As expected, the BETA agenda appears all over the plan despite the fact that to this date, there is no tangible document that defines what the specific targets are, the indicators and an action plan to actualise the five pillars.

The Medium Term Plan IV remains a work in progress that has never been approved to provide a common direction for the government and mainstream BETA, 18 months into the first term of the administration. That said, it is on the revenue side of the plan that provides hints into what will happen at the pockets of the taxpayer.

Unrealistic ambition

The government proposes to implement the Medium Term Revenue Strategy (MTRS) within the 2024/25 to 2026/27 plan period. This is in addition to the National Tax Policy approved by Parliament in December 2023 and the Finance Act 2023.

These measures are expected to net off at least Sh4 trillion in tax revenue in the medium term. More specifically, these interventions are expected to raise revenue to GDP ratio from 14.3 per cent in fiscal year 2022/23 to 20 per cent by 2026/27. Tax compliance is estimated to improve from 70 per cent to 90 per cent and increase of investments to GDP ration from 19.3 to 25.7 per cent in the plan period.

Despite this ambitious targets, the government missed on their revenue target by Sh98.7 billion in the first five months of the 2023/24 fiscal year. As at November 2023, revenue grew marginally by 13.2 per cent but missed target in main classes of taxes including Income tax, excise and import duties that were off target by Sh76.6 billion, Sh17.5 billion and Sh12.6 billion respectively. Only VAT exceeded target by about Sh2.2 billion.

The BPS anticipates an unpredictable weather, a tight fiscal space due to multiple external shocks, geopolitical fragmentations and weak global demand that limits exports and Foreign Direct Inflows as potential risks that may hamper realisation of this revenue targets.


Based on the facts proposed for the plan period, two questions emerge: one, have the economic realities of the day been factored; and two, has the plan correctly diagnosed the problem facing the country? The tax classes that are off target for the current fiscal year are clear indicators of what is going on in the real economy.
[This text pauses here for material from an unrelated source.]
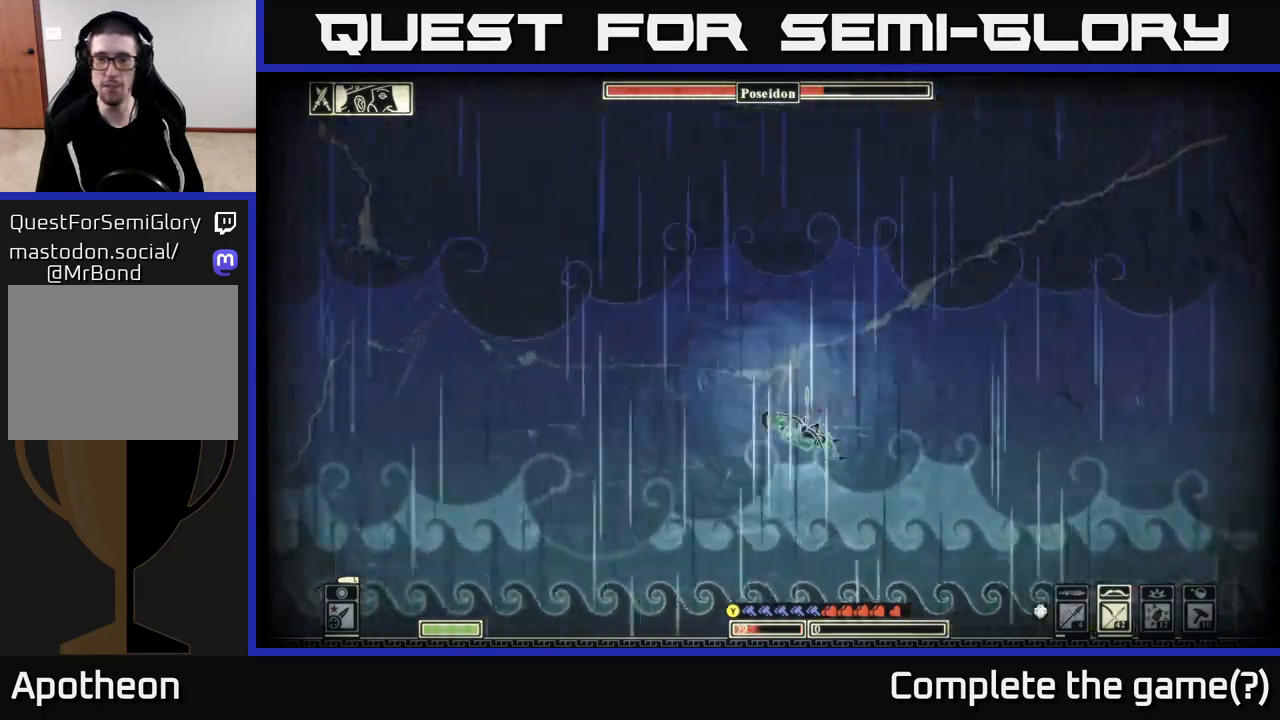
{"buttons": [], "left_stick": "left", "right_stick": "center", "events": [[217, "left_stick", "left"]]}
Income taxes is about the formal economy in relation to employment and business profits while excise and import duties will lean towards manufacturing and value adds.

VAT exceeds target marginally despite doubling the rate for fuels, the major consumable in the economy. Collectively, going off target for these classes points to significant trouble on consumption, business profits and manufacturing in the real economy.
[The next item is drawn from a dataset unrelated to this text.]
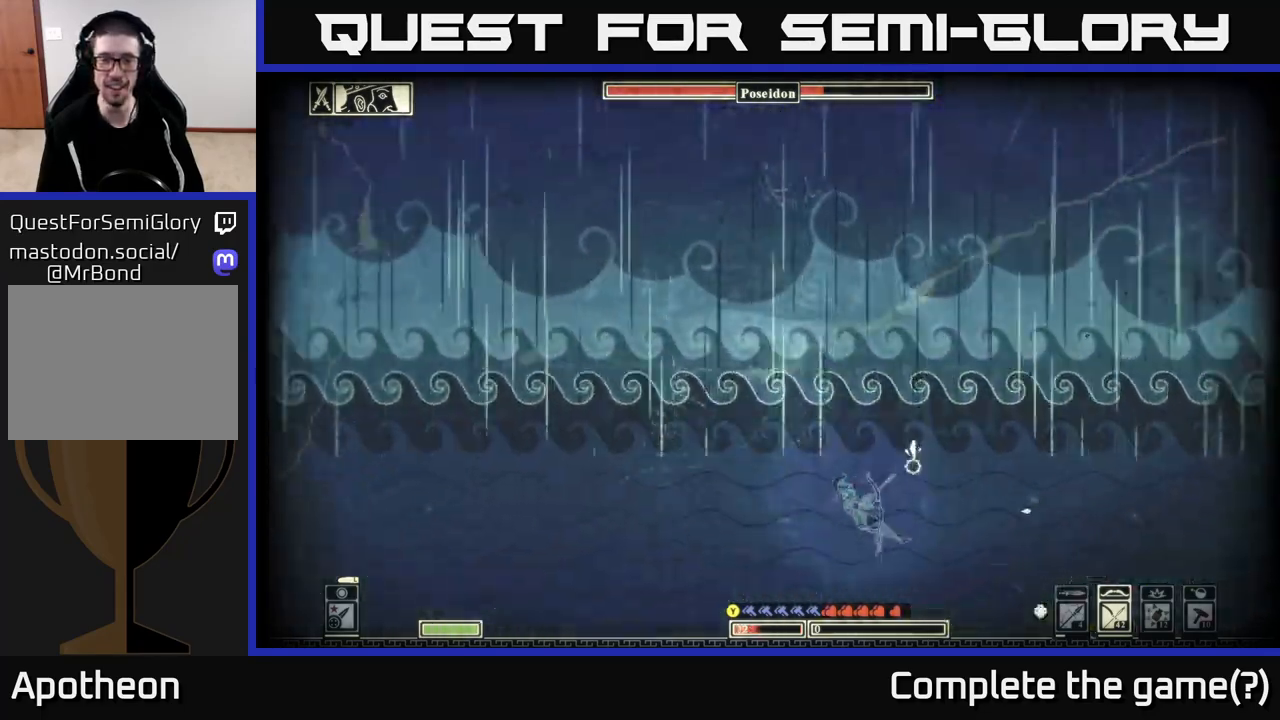
{"buttons": [], "left_stick": "right", "right_stick": "right", "events": [[133, "right_stick", "right"], [417, "left_stick", "center"], [483, "left_stick", "right"]]}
We can refer to some trends from the previous two regimes. Monthly tax revenue data available at the Central Bank of Kenya indicates that former President Mwai Kibaki collected Sh2.8 trillion in ordinary revenues and borrowed a net of Sh1.165 trillion in his entire time in office. With this revenue, he grew the real GDP by a net of Sh5.34 trillion from Sh1.03 trillion in 2002 to Sh6.37 trillion in 2012.

From the same dataset, former President Uhuru Kenyatta collected Sh8.6 trillion and borrowed a net of Sh6.869 in his term in office. Despite having almost triple the amount of revenues and debt Kibaki had, Uhuru grew the real GDP by only Sh3.48 trillion.

Comparing the three presidents on their first 14 months in office based on key indicators, President William Ruto added net debt by 24.2 times, collected tax revenue 9.7 times, incurred recurrent expenditure 8.7 times and spent on development 10.6 times more compared to Kibaki for the same period.

In due course, we shall see what impact they are making on the real GDP. For now, the hustlers don’t seem to feel Hustler-nomics.